Naar inhoud springen

Phytocoris varipes

Uit Wikipedia, de vrije encyclopedie
Dit is een oude versie van deze pagina, bewerkt door Bj.schoenmakers (overleg | bijdragen) op 4 mrt 2020 om 15:41. (Bj.schoenmakers heeft pagina Phytocoris varipes hernoemd naar Kruidenspillebeen)
Deze versie kan sterk verschillen van de huidige versie van deze pagina.
Phytocoris varipes
Phytocoris varipes
Taxonomische indeling
Rijk:Animalia (Dieren)
Stam:Arthropoda (Geleedpotigen)
Klasse:Insecta (Insecten)
Orde:Hemiptera (Halfvleugeligen)
Onderorde:Heteroptera (Wantsen)
Familie:Miridae (Blindwantsen)
Geslacht:Phytocoris
Fallén, 1814
Soort
Phytocoris varipes
(Linnaeus, 1758)
Afbeeldingen op Wikimedia Commons Wikimedia Commons
Phytocoris varipes op Wikispecies Wikispecies
Portaal  Portaalicoon   Biologie
Insecten

De kruidenspillebeen (Phytocoris varipes) is een wants uit de familie van de blindwantsen (Miridae). De soort werd het eerst wetenschappelijk beschreven door Linnaeus in 1758.

Uiterlijk

De geelrode blindwants heeft een bruinrode tekening, is langvleugelig (macropteer) en kan 6 tot 7.5 mm lang worden.
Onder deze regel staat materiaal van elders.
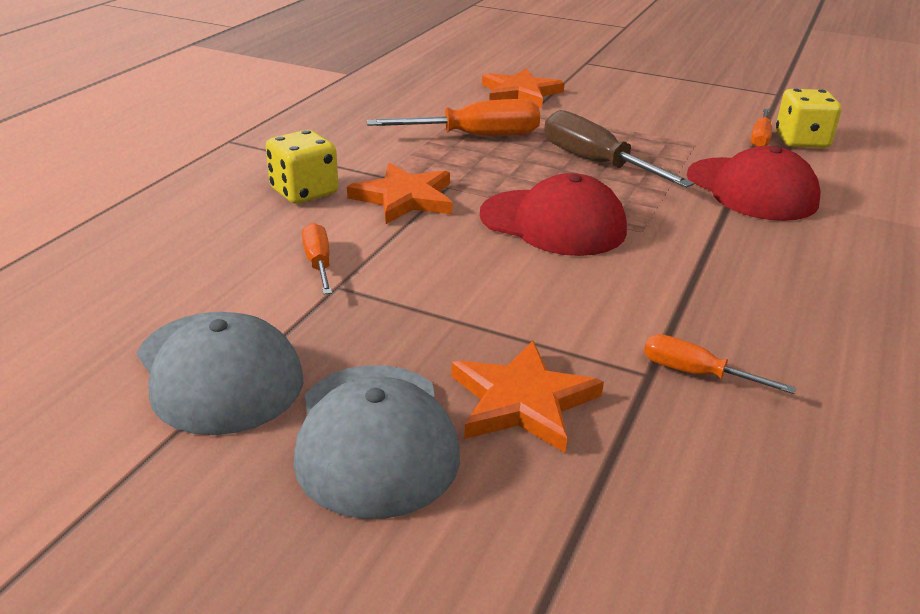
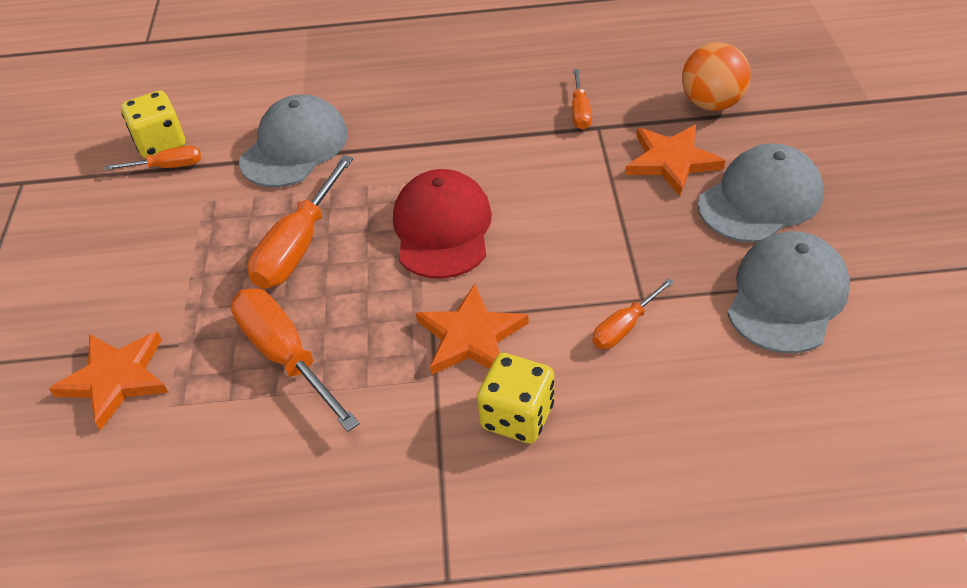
camera: 115 degrees left, 15 degrees up
(596, 163) = (299, 245): brown screwdriver -> orange screwdriver
(627, 511) = (711, 103): none -> orange ball
(751, 189) = (294, 147): red cap -> grey cap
De voorvleugels zijn onregelmatig roodbruin gevlekt, het uiteinde van het verharde deel van de vleugels (cuneus) is geel met erboven een vierhoekige vlek. Het halsschild heeft een bruine band op de achterkant. Vaak lopen er twee roodachtige strepen in de lengte over de kop en het halsschild. Het kleurloos doorzichtige deel van de voorvleugels heeft grijze vlekjes. Het eerste segment van de lichte antennes is vaak bruin gevlekt. De haartjes op het eerste segment zijn korter dan de dikte van dit segment. Soms hebben het tweede en derde segment een lichte ring. De opvallend lange pootjes zijn geel of wit met roodbruin gevlekte dijen. De kruidenspillebeen lijkt erg veel op de heidespillebeen (Phytocoris insignis). Alleen onderzoek van de mannelijke genitaliën kan uitsluitsel geven over welke soort het gaat.

Leefwijze

De soort overwintert als eitje en er is een enkele generatie per jaar. Van juni tot oktober kunnen de volwassen wantsen aangetroffen worden in gras en kruidenrijke, droge gebieden op diverse kruiden zoals bijvoorbeeld brem (Cytisus scoparius), knoopkruid (Centaurea jacea), dravik (Bromus), reukloze kamille (Tripleurospermum maritimum), walstro (Galium) en zuring (Rumex). De zuigen aan de bloeiwijzen en onrijpe zaden van de planten maar jagen ook op kleine insecten.

Leefgebied

De wants komt veel voor in Nederland. Het verspreidingsgebied is Palearctisch, van Europa tot de Kaukasus in Azië. De soort is ook geïntroduceerd in Noord-Amerika.